(383al) Polyorganosilica Membranes Structure Tightening and Hydrothermal Stabilization Via Few Cycle Atomic Layer Deposition for Hydrogen Purification Process
AIChE Annual Meeting
2024
2024 AIChE Annual Meeting
Separations Division
Poster Session: Separations Division
Tuesday, October 29, 2024 - 3:30pm to 5:00pm
Polyorganosilica (POSi) membranes with excellent H2 separation properties can be rapidly prepared via 2-minute oxygen plasma treatment of polydimethylsiloxane (PDMS)-based thin-film composite (TFC) membranes.

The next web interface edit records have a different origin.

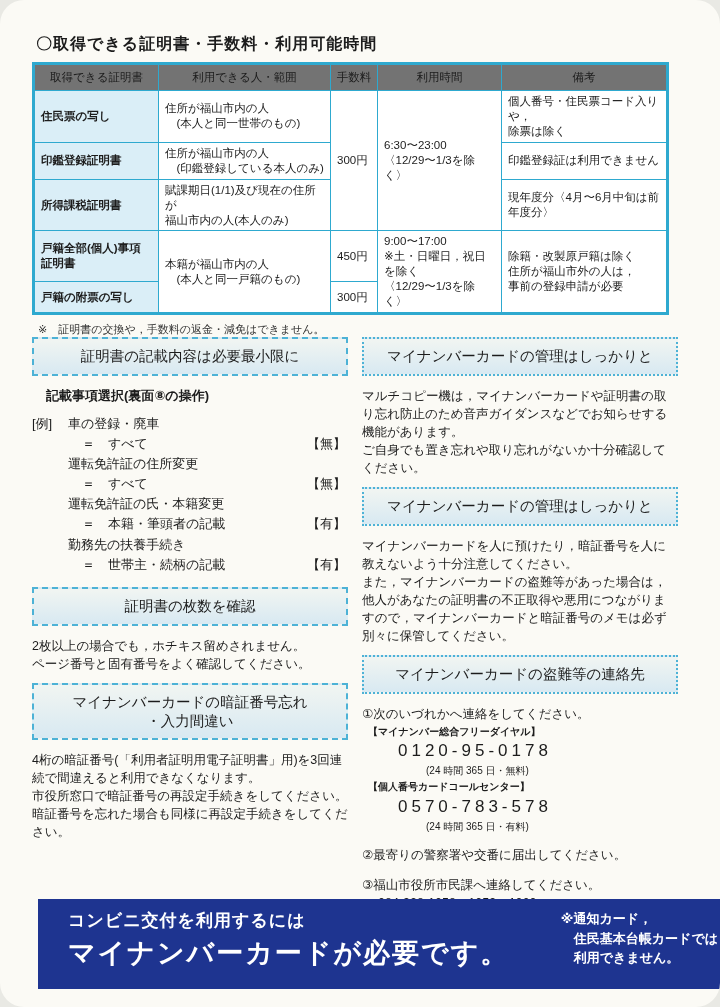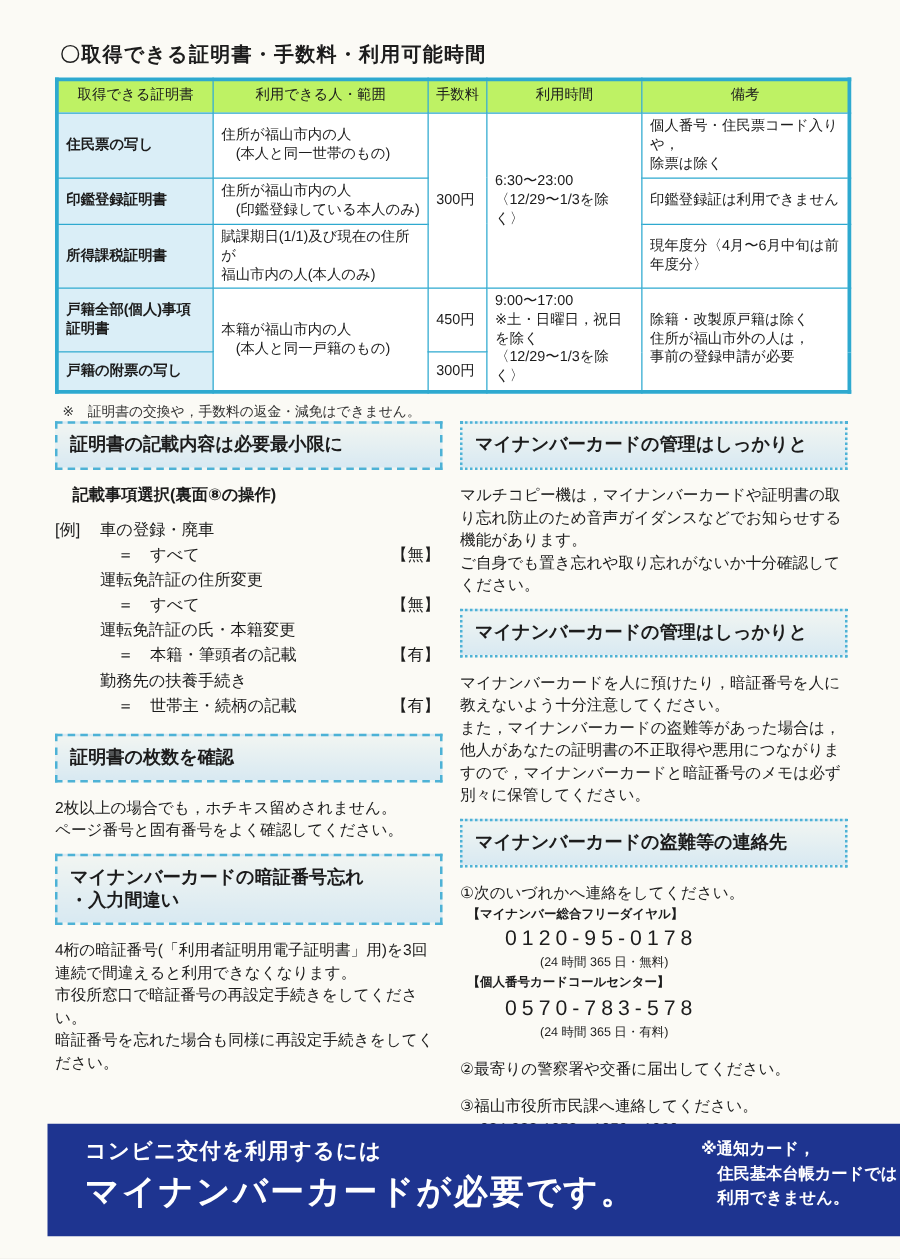--- a/index.html
+++ b/index.html
@@ -1,49 +1,50 @@
 <!DOCTYPE html>
 <html lang="ja"><head>
 <meta charset="utf-8">
 <style>
   * { margin:0; padding:0; box-sizing:border-box; }
   html,body { background:#e9e9e4; }
   body { font-family:"Liberation Sans","DejaVu Sans",sans-serif; color:#1c1c1c; }
   .sheet {
     position:relative; width:720px; height:1007px; margin:0 auto;
-    background:#fbfaf5; padding:34px 42px 0 44px; overflow:hidden;
+    background:#fbfaf5; padding:34px 42px 0 32px; overflow:hidden;border-radius:24px;
   }
   .ml { white-space:pre-line; }
 
   
   .t1 { font-size:16px; font-weight:bold; letter-spacing:1px; margin:0 0 7px 4px; }
 
   table.cert { width:634px; border-collapse:collapse; table-layout:fixed;
     border:3px solid #2ea9cf; background:#fff; }
   table.cert th, table.cert td {
     border:1.5px solid #2ea9cf; font-size:11.5px; line-height:1.3;
     padding:3px 6px; vertical-align:middle; text-align:left;
   }
-  table.cert th { background:#bef264; font-weight:normal; text-align:center; padding:5px 2px;font-family:Liberation Mono, monospace; }
+  table.cert th { background:#737373; font-weight:normal; text-align:center; padding:5px 2px; }
   td.c1 { background:#daeef7; font-weight:bold; width:125px; }
   td.fee { text-align:center; font-size:12px; }
   .note-line { font-size:11px; color:#333; margin:7px 0 0 6px; }
 
   .sec2 { margin:15px 0 11px 4px; font-size:14.5px; font-weight:bold; }
   .sec2 .sub { margin-left:14px; }
 
   
   .cols { display:flex; gap:14px; }
   .col { flex:1; min-width:0; font-size:12.5px; line-height:1.44; }
 
   .hbox {
     border:2.5px dashed #4db2d6;
     background:linear-gradient(180deg,#f1f5f2 0%,#d8e9f2 100%);
-    padding:8px 10px; font-size:14.5px; font-weight:bold; line-height:1.3;
+    padding:8px 10px; font-size:14.5px; font-weight:normal; line-height:1.3;
     margin-bottom:11px;
+    text-align:center;
   }
   .hbox.dot { border-style:dotted; }
   .para { margin-bottom:10px; }
   .sel-label { font-weight:bold; margin:2px 0 8px 14px; font-size:13px; }
 
   .ex-wrap { display:flex; margin-bottom:12px; font-size:13px; line-height:1.55; }
   .ex-label { width:36px; flex:none; }
   .ex-items { flex:1; padding-right:2px; }
   .ex-detail { display:flex; padding-left:14px; }
   .ex-mark { margin-left:auto; }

However, POSi membranes are subject to hydrothermal instability, decreasing H2 permeance and H2/CO2 selectivity. In this study, we employ few-cycle atomic layer deposition (ALD) of aluminum oxide to induce metal-siloxane covalent linkage, which can simultaneously stabilize POSi networks and tighten porous structures to improve H2/CO2 separation performance. First, oxygen plasma treatment induces an ultrathin (<10 nm) POSi top layer with abundant silanol (Si-OH) groups, as confirmed by XPS and SEM images. Second, the hydroxide groups enable the ALD process, where exposure to trimethylaluminum (TMA) forms Al-O-Si covalent linkages. The effect of the ALD parameters on the POSi network structure, gas transport properties at 150oC, and hydrothermal stability are thoroughly examined. For example, exposing POSi membranes to 3-cycle ALD improves H2/CO2 selectivity from 67 to 110 but decreases H2 permeance from 380 to 240 GPU. When challenged with roughly 0.6 mol% water vapor, the pristine POSi membrane exhibits an irreversible drop of H2/CO2 selectivity to 55 while a 3-cycle of ALD retains the selectivity, suggesting improved hydrothermal stability with the ALD treatment. The superior H2/CO2 separation properties and robust hydrothermal stability coupled with the facile fabrication processes demonstrate the potential of the POSi membranes for practical H2 purification and CO2 capture.